• [Task requirements] The required result is an exact copy of the material from the line with "Identify the document" through its final line, both ends included.

• [Data for the task]
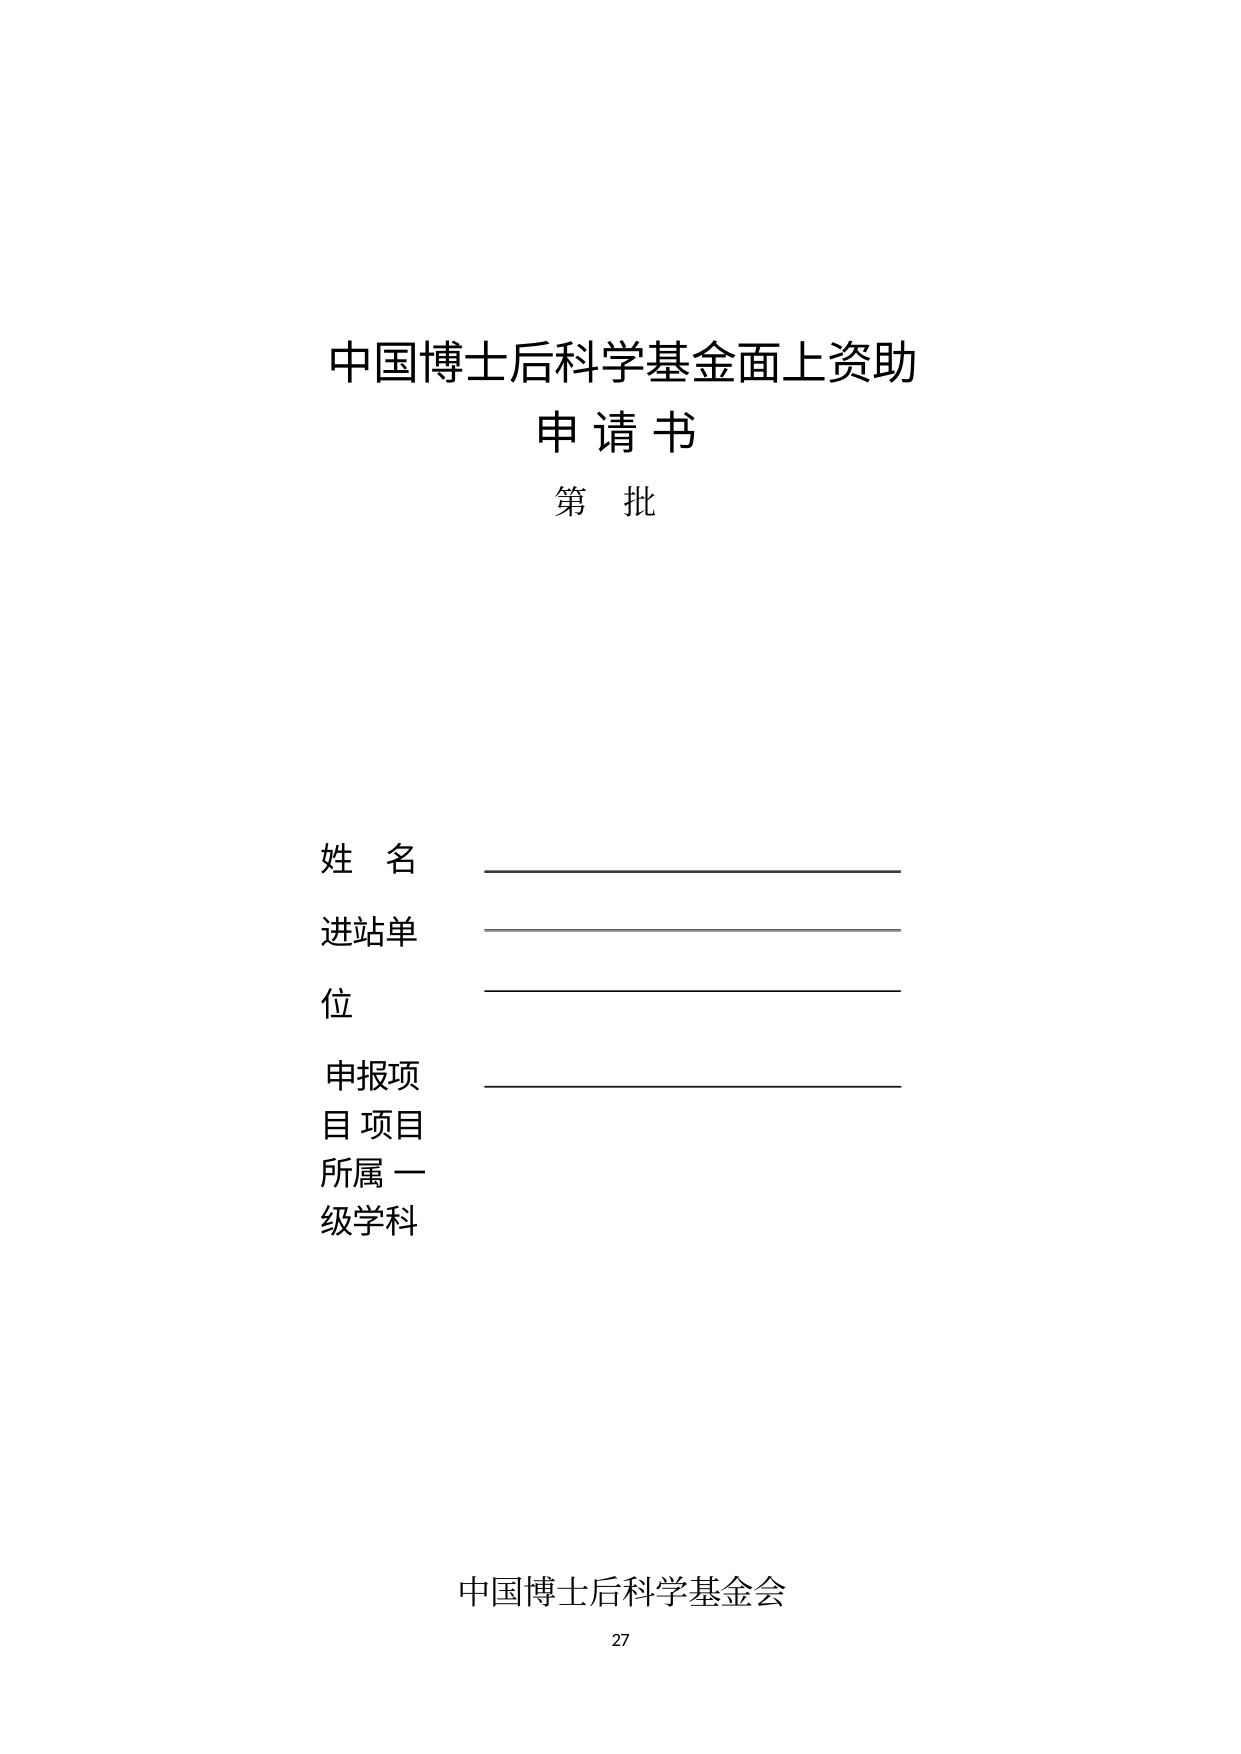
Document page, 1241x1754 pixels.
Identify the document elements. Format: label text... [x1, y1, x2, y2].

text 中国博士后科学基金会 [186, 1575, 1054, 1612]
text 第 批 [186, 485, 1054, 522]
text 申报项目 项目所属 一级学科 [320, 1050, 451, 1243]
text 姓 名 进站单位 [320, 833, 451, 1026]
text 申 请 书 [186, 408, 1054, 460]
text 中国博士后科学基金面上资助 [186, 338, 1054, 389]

• [Response]
Identify the document elements. Format: label text... [x1, y1, x2, y2].

text 中国博士后科学基金会 [186, 1575, 1054, 1612]
text 第 批 [186, 485, 1054, 522]
text 申报项目 项目所属 一级学科 [320, 1050, 451, 1243]
text 姓 名 进站单位 [320, 833, 451, 1026]
text 申 请 书 [186, 408, 1054, 460]
text 中国博士后科学基金面上资助 [186, 338, 1054, 389]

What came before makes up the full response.